Un circense, un saltimbanco musicale sempre attento all’aspetto ludico e poco lucido dei suoi concerti. Anzi delle sue rappresentazioni teatrali. Freddo e vuoto il capannone in cemento di Pomigliano d’Arco si gonfia di gente e di calore per chiudere l’anno con Vinicio Capossela. L’occasione è la seconda edizione di Città Globale, di scena a Pomigliano dal 14 dicembre al 19 gennaio. Prima di Vinicio, la prima attrazione a salire sul palco è Maurizio Capone, accompagnato da sei elementi: percussioni povere a go go capaci di creare un mix tra tribale e metropolitano, dove la città si fa jungle e due tribù si combattono. Oppressione ed espressione, crisi e sviluppo, catena di montaggio e sala di montaggio le immagini caratterizzanti il suo spettacolo.

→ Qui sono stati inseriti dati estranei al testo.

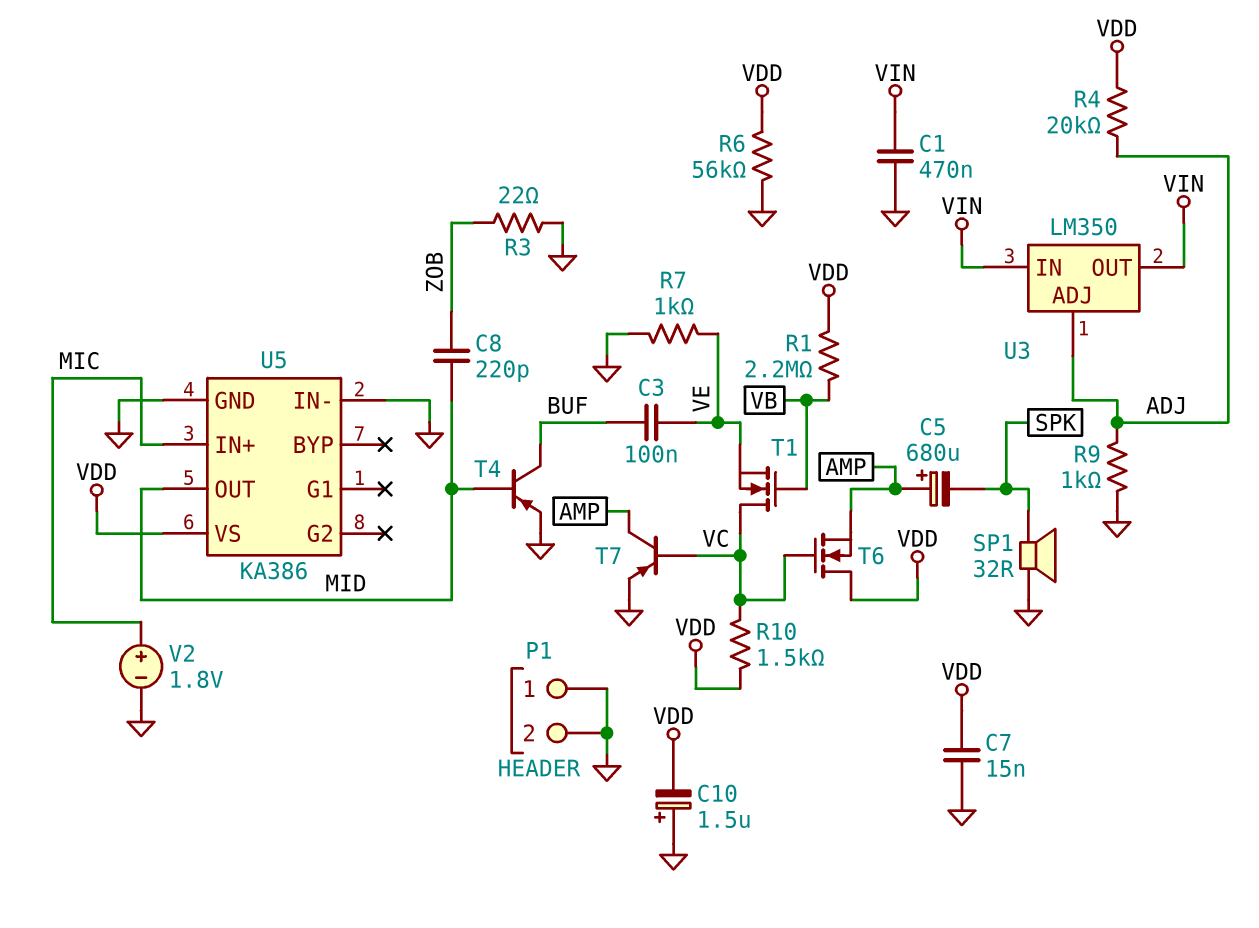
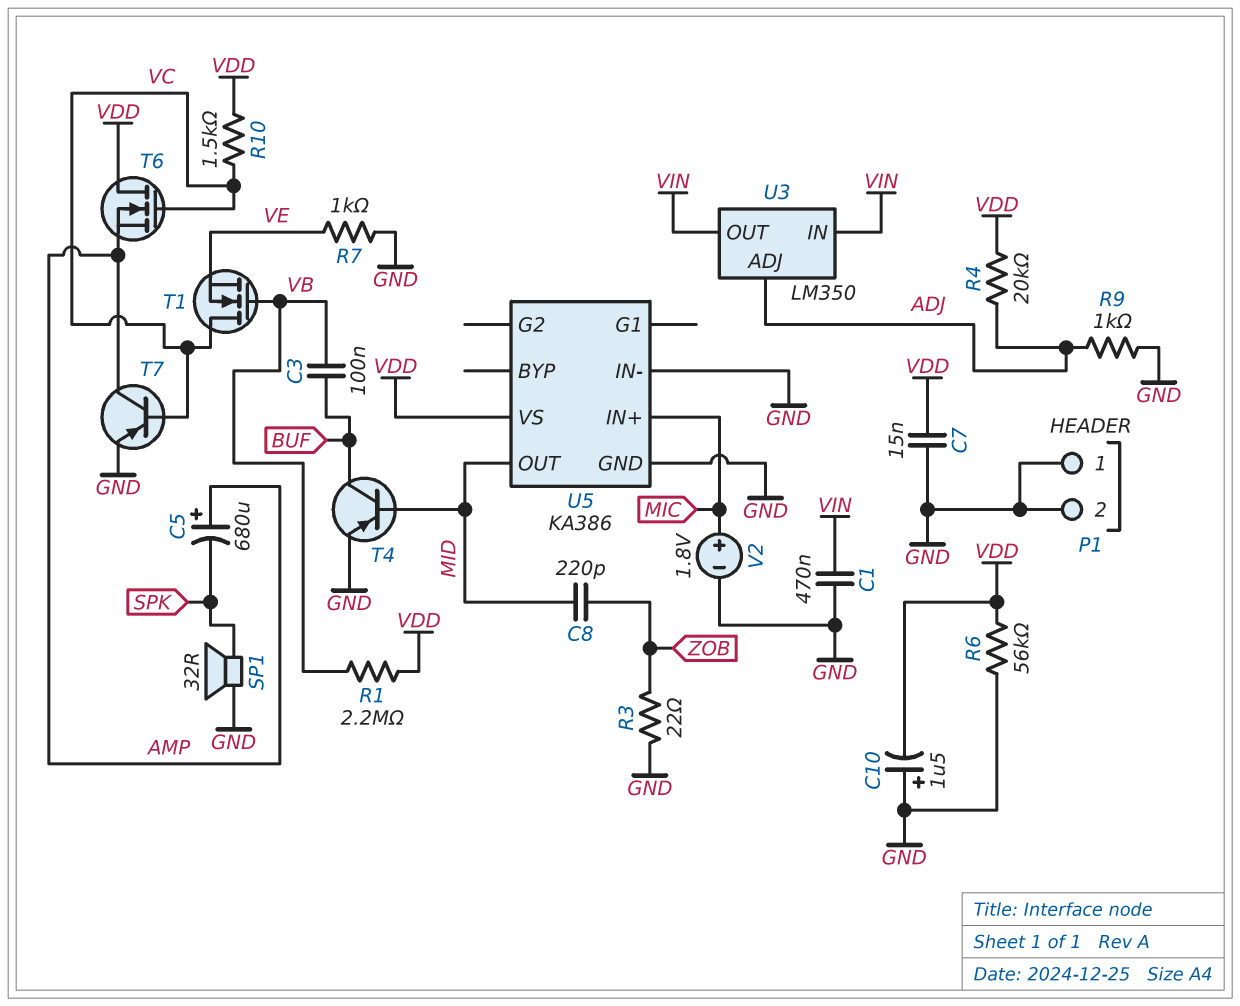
C3: 100nF (BUF, VE) -> 100nF (BUF, VB)

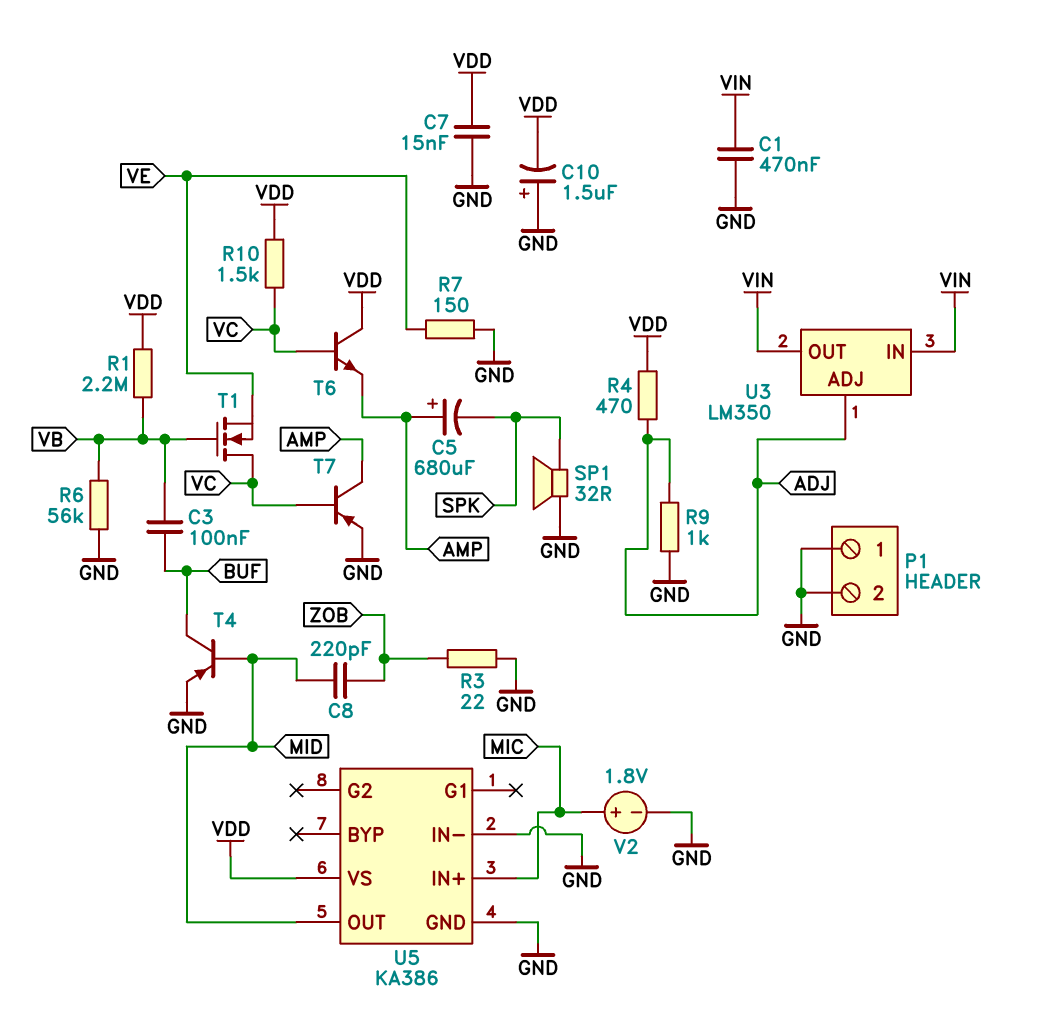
R4: 20k (ADJ, VDD) -> 470 (ADJ, VDD)
R6: 56k (GND, VDD) -> 56k (GND, VB)
R7: 1k (GND, VE) -> 150 (GND, VE)
T6: NMOS (G VC, D VDD, S AMP) -> NPN (B VC, C VDD, E AMP)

E’ la volta di Vinicio che sale acclamato sul palco con cilindro e spezzato, sta per ultimare la sua metamorfosi tzigana. Il suo gruppo comincia a suonare vestito a metà tra i ladri di bicicletta e dei carbonari. Si parte con “Accolita dei rancorosi”, per proseguire con la rugginosa storia di periferia de “La notte se ne andata” e “Scatafascio”, sigla finale dell’omonimo vecchio programma di Paolo Rossi, col particolare concetto dell’imbuto (“per cadere nell’imbuto c’è bisogno di un aiuto”). Approfittando delle feste, qualcuno ha raggiunto la provincia di Napoli da Foggia, Roma, addirittura da Padova. Vinicio intona l’acido e malinconico “Pongo Sbronzo”, la storica “Scivola vai via”, che riporta alla mente “la Canzone delle domande consuete” di Guccini (“scivola vai via, non te ne andare” la prima, “non andare vai, non restare stai” la seconda), “Tango del Murazzo”, storia di un ragazzo che muore nella pozzanghera della sua esistenza.Una grande festa rovinata dalla pessima acustica che deturpa al pubblico anche il reading del cantautore. La scaletta propone la malinconia balcanica di “Corre il soldato”, “Con una rosa” (e tra il pubblico spunta una rosa), mentre lo show-man fa un tango col microfono. Dopo le maschere di Pulcinella, da gufo e da saldatore, Vinicio si traveste da Babbo Natale. Per finire, i botti finali: “Al veglione”, “Che cossè l’amor”, “All’una e 35 circa”, “Il ballo di San Vito”. Una serata di sogni e di canti organizzata (come dice il sottotitolo della manifestazione) “per chi viaggia in direzione ostinata e contraria”.